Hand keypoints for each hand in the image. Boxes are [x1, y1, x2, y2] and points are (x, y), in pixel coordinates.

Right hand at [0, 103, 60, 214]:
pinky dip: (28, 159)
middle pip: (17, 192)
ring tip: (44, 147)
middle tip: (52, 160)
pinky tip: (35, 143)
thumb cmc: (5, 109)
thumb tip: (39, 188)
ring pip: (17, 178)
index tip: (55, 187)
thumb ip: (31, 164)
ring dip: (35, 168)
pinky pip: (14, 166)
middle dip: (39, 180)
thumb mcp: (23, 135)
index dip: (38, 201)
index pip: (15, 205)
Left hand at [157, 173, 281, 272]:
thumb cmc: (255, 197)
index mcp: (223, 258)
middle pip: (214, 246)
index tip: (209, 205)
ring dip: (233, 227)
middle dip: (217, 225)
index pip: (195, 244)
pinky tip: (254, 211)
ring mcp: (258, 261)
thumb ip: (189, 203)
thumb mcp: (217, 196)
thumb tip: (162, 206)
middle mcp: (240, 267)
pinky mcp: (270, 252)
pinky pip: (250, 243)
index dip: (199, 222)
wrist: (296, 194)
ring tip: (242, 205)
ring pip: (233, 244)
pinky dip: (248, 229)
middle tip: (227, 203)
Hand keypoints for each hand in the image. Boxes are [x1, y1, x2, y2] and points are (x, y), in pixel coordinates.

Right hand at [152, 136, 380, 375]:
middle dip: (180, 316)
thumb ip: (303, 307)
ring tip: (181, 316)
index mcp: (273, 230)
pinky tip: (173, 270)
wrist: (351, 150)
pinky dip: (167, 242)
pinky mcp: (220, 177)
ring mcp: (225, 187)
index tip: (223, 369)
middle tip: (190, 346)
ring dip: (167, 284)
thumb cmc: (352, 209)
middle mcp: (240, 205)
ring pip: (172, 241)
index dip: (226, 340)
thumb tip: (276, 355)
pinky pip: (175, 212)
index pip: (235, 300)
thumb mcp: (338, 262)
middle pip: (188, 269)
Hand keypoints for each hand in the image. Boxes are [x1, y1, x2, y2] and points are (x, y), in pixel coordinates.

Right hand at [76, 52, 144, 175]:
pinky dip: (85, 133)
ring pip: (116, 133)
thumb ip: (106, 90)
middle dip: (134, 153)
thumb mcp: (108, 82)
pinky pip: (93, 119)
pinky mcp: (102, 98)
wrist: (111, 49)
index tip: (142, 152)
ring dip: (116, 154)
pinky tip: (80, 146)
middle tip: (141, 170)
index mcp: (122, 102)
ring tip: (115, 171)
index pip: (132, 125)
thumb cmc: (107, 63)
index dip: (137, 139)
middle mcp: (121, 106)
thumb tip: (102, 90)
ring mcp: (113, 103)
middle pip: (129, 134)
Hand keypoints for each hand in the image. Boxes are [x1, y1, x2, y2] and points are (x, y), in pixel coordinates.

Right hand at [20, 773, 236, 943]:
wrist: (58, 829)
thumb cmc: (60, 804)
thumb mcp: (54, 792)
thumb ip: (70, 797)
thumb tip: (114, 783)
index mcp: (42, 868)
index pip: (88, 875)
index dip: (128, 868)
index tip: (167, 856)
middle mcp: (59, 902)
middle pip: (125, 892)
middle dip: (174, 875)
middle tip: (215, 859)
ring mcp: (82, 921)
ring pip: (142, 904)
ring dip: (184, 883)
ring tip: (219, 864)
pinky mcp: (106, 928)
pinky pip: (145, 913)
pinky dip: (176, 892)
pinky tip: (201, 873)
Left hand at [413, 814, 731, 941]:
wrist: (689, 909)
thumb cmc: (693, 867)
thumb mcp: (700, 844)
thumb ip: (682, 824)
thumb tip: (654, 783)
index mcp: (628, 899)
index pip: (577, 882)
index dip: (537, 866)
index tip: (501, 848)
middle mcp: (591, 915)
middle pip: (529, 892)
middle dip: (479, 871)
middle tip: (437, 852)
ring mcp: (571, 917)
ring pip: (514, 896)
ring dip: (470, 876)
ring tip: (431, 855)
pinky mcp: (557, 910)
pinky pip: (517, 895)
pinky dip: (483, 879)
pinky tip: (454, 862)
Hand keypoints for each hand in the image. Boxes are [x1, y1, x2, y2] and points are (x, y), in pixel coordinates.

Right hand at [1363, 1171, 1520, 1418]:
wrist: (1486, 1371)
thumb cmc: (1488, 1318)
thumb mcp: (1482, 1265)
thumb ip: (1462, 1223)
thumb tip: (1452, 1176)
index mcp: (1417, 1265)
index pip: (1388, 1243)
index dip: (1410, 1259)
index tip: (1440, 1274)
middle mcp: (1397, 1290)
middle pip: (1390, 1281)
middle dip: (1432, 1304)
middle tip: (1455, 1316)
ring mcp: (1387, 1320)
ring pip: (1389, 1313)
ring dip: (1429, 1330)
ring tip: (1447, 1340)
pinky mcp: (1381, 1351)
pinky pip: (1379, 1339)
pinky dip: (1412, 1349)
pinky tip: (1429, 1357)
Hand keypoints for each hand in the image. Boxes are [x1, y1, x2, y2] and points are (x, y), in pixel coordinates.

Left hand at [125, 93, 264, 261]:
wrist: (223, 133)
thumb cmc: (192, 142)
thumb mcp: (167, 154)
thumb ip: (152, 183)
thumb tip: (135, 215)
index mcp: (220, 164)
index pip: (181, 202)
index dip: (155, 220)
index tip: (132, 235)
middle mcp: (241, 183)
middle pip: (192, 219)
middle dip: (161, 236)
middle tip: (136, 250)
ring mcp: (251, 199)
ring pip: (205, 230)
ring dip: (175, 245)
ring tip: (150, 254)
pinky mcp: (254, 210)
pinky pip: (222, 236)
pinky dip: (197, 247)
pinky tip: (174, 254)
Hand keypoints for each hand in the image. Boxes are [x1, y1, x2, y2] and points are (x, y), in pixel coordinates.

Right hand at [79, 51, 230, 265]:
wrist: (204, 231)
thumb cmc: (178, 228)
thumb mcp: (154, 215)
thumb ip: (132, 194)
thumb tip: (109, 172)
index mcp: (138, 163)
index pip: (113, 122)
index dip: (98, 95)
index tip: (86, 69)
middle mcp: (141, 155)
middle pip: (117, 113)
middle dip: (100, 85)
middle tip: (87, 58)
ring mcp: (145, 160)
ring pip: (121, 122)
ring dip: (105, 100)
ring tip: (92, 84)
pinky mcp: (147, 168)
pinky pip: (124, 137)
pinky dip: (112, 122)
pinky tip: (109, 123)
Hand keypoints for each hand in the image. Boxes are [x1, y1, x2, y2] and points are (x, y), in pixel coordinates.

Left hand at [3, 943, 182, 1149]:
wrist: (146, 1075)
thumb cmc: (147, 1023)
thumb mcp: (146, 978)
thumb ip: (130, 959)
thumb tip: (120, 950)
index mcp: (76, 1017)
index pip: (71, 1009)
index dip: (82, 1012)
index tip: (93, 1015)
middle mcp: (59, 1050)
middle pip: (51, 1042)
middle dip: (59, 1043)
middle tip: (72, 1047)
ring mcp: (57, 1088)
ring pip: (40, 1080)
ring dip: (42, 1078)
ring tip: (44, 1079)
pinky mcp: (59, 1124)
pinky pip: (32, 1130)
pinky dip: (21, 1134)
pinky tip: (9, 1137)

◆ **WHAT TO WORK ON**:
Without altering a single word, transcribe the entries above.

◆ **RESPONSE TO THIS EXERCISE**:
Hand keypoints for each hand in the image. Boxes are [x1, y1, x2, y2] and points are (x, y), in pixel coordinates.

Right hand at [0, 103, 60, 214]:
pinky dip: (28, 159)
middle pip: (17, 192)
ring tip: (44, 147)
middle tip: (52, 160)
pinky tip: (35, 143)
thumb cmc: (5, 109)
thumb tip: (39, 188)
ring pip: (17, 178)
index tip: (55, 187)
thumb ip: (31, 164)
ring dip: (35, 168)
pinky pip: (14, 166)
middle dip: (39, 180)
thumb mcp: (23, 135)
index dip: (38, 201)
index pip: (15, 205)
Left hand at [157, 173, 281, 272]:
thumb cmc: (255, 197)
index mcp: (223, 258)
middle pip: (214, 246)
index tip: (209, 205)
ring dip: (233, 227)
middle dip: (217, 225)
index pip: (195, 244)
pinky tip: (254, 211)
ring mcp: (258, 261)
thumb ip: (189, 203)
thumb mcp: (217, 196)
thumb tip: (162, 206)
middle mcp: (240, 267)
pinky mcp: (270, 252)
pinky pip: (250, 243)
index dip: (199, 222)
wrist: (296, 194)
ring tip: (242, 205)
ring pip: (233, 244)
pinky dip: (248, 229)
middle tip: (227, 203)
Hand keypoints for each hand in the image. Boxes are [x1, y1, x2, y2] and points are (x, y), in pixel coordinates.

Right hand at [152, 136, 380, 375]:
middle dip: (180, 316)
thumb ip: (303, 307)
ring tip: (181, 316)
index mcp: (273, 230)
pinky tip: (173, 270)
wrist: (351, 150)
pinky dip: (167, 242)
pinky mcp: (220, 177)
ring mcp: (225, 187)
index tip: (223, 369)
middle tip: (190, 346)
ring dip: (167, 284)
thumb cmc: (352, 209)
middle mcp: (240, 205)
ring pip: (172, 241)
index dip: (226, 340)
thumb tip: (276, 355)
pinky pip: (175, 212)
index pip: (235, 300)
thumb mcp: (338, 262)
middle pip: (188, 269)
Hand keypoints for each hand in the image. Boxes are [x1, y1, x2, y2] and points are (x, y), in pixel coordinates.

Right hand at [76, 52, 144, 175]:
pinky dip: (85, 133)
ring pip: (116, 133)
thumb ip: (106, 90)
middle dip: (134, 153)
thumb mcp: (108, 82)
pinky pip: (93, 119)
pinky mcp: (102, 98)
wrist: (111, 49)
index tip: (142, 152)
ring dip: (116, 154)
pinky tip: (80, 146)
middle tip: (141, 170)
index mcp: (122, 102)
ring tip: (115, 171)
index pip: (132, 125)
thumb cmc: (107, 63)
index dip: (137, 139)
middle mcp: (121, 106)
thumb tip: (102, 90)
ring mcp: (113, 103)
middle pip: (129, 134)
Hand keypoints for each hand in the image. Boxes are [x1, y1, x2, y2] and points are (x, y), in pixel coordinates.

Right hand at [20, 773, 236, 943]:
wrist: (58, 829)
thumb cmc: (60, 804)
thumb mcp: (54, 792)
thumb ip: (70, 797)
thumb tip: (114, 783)
index mcp: (42, 868)
index pip: (88, 875)
index dip: (128, 868)
index tip: (167, 856)
middle mcp: (59, 902)
middle pip: (125, 892)
middle dip: (174, 875)
middle tip: (215, 859)
ring mcp: (82, 921)
ring pip: (142, 904)
ring dip: (184, 883)
ring tip: (219, 864)
pinky mcp: (106, 928)
pinky pip: (145, 913)
pinky dip: (176, 892)
pinky tip: (201, 873)
Left hand at [413, 814, 731, 941]:
wrist: (689, 909)
thumb cmc: (693, 867)
thumb mcp: (700, 844)
thumb ip: (682, 824)
thumb tip: (654, 783)
index mcp: (628, 899)
index pip: (577, 882)
index dip: (537, 866)
index tip: (501, 848)
middle mcp: (591, 915)
middle pip: (529, 892)
middle dip: (479, 871)
middle tip: (437, 852)
ring mcp: (571, 917)
ring pip: (514, 896)
ring dip: (470, 876)
ring tip: (431, 855)
pinky mcp: (557, 910)
pinky pip: (517, 895)
pinky dip: (483, 879)
pinky tip: (454, 862)
Hand keypoints for each hand in the image. Boxes are [x1, y1, x2, y2] and points are (x, y), in pixel coordinates.

Right hand at [1363, 1171, 1520, 1418]:
wrist: (1486, 1371)
thumb cmc: (1488, 1318)
thumb mcp: (1482, 1265)
thumb ip: (1462, 1223)
thumb tip: (1452, 1176)
index mcp: (1417, 1265)
index pip: (1388, 1243)
index dip: (1410, 1259)
index tip: (1440, 1274)
middle mcp: (1397, 1290)
middle pip: (1390, 1281)
middle dip: (1432, 1304)
middle tip: (1455, 1316)
ring mcp: (1387, 1320)
ring pip: (1389, 1313)
ring dip: (1429, 1330)
ring tip: (1447, 1340)
pinky mcp: (1381, 1351)
pinky pip: (1379, 1339)
pinky dip: (1412, 1349)
pinky tip: (1429, 1357)
Hand keypoints for each hand in the image. Boxes are [x1, y1, x2, y2] and points are (x, y), in pixel coordinates.

Left hand at [125, 93, 264, 261]:
wrist: (223, 133)
thumb cmc: (192, 142)
thumb mcp: (167, 154)
thumb ip: (152, 183)
thumb tip: (135, 215)
index mcp: (220, 164)
index pip: (181, 202)
index dip: (155, 220)
index tip: (132, 235)
middle mcp: (241, 183)
middle pip: (192, 219)
middle dip: (161, 236)
middle tip: (136, 250)
ring mcp: (251, 199)
ring pip: (205, 230)
ring dip: (175, 245)
ring tip: (150, 254)
pinky mcp: (254, 210)
pinky pip: (222, 236)
pinky dip: (197, 247)
pinky tip: (174, 254)
Hand keypoints for each hand in the image. Boxes are [x1, y1, x2, y2] and points are (x, y), in pixel coordinates.

Right hand at [79, 51, 230, 265]:
wrist: (204, 231)
thumb cmc: (178, 228)
thumb mcp: (154, 215)
thumb ip: (132, 194)
thumb tip: (109, 172)
index mcp: (138, 163)
index pip: (113, 122)
index dip: (98, 95)
index tip: (86, 69)
middle mcp: (141, 155)
middle pip: (117, 113)
middle dip: (100, 85)
middle tip: (87, 58)
ring mcp: (145, 160)
ring pip: (121, 122)
ring dip: (105, 100)
ring tip: (92, 84)
pinky mcp: (147, 168)
pinky pip: (124, 137)
pinky dip: (112, 122)
pinky tip: (109, 123)
Hand keypoints for each hand in the image. Boxes are [x1, y1, x2, y2] and points are (x, y), in pixel coordinates.

Left hand at [3, 943, 182, 1149]:
wrist: (146, 1075)
thumb cmc: (147, 1023)
thumb mcp: (146, 978)
thumb ip: (130, 959)
thumb tip: (120, 950)
index mcp: (76, 1017)
index pip: (71, 1009)
index dip: (82, 1012)
index tip: (93, 1015)
middle mcp: (59, 1050)
middle pip: (51, 1042)
middle dip: (59, 1043)
middle tip: (72, 1047)
ring mcp: (57, 1088)
ring pip: (40, 1080)
ring dip: (42, 1078)
ring tip: (44, 1079)
pinky mcp: (59, 1124)
pinky pip: (32, 1130)
pinky dip: (21, 1134)
pinky tip: (9, 1137)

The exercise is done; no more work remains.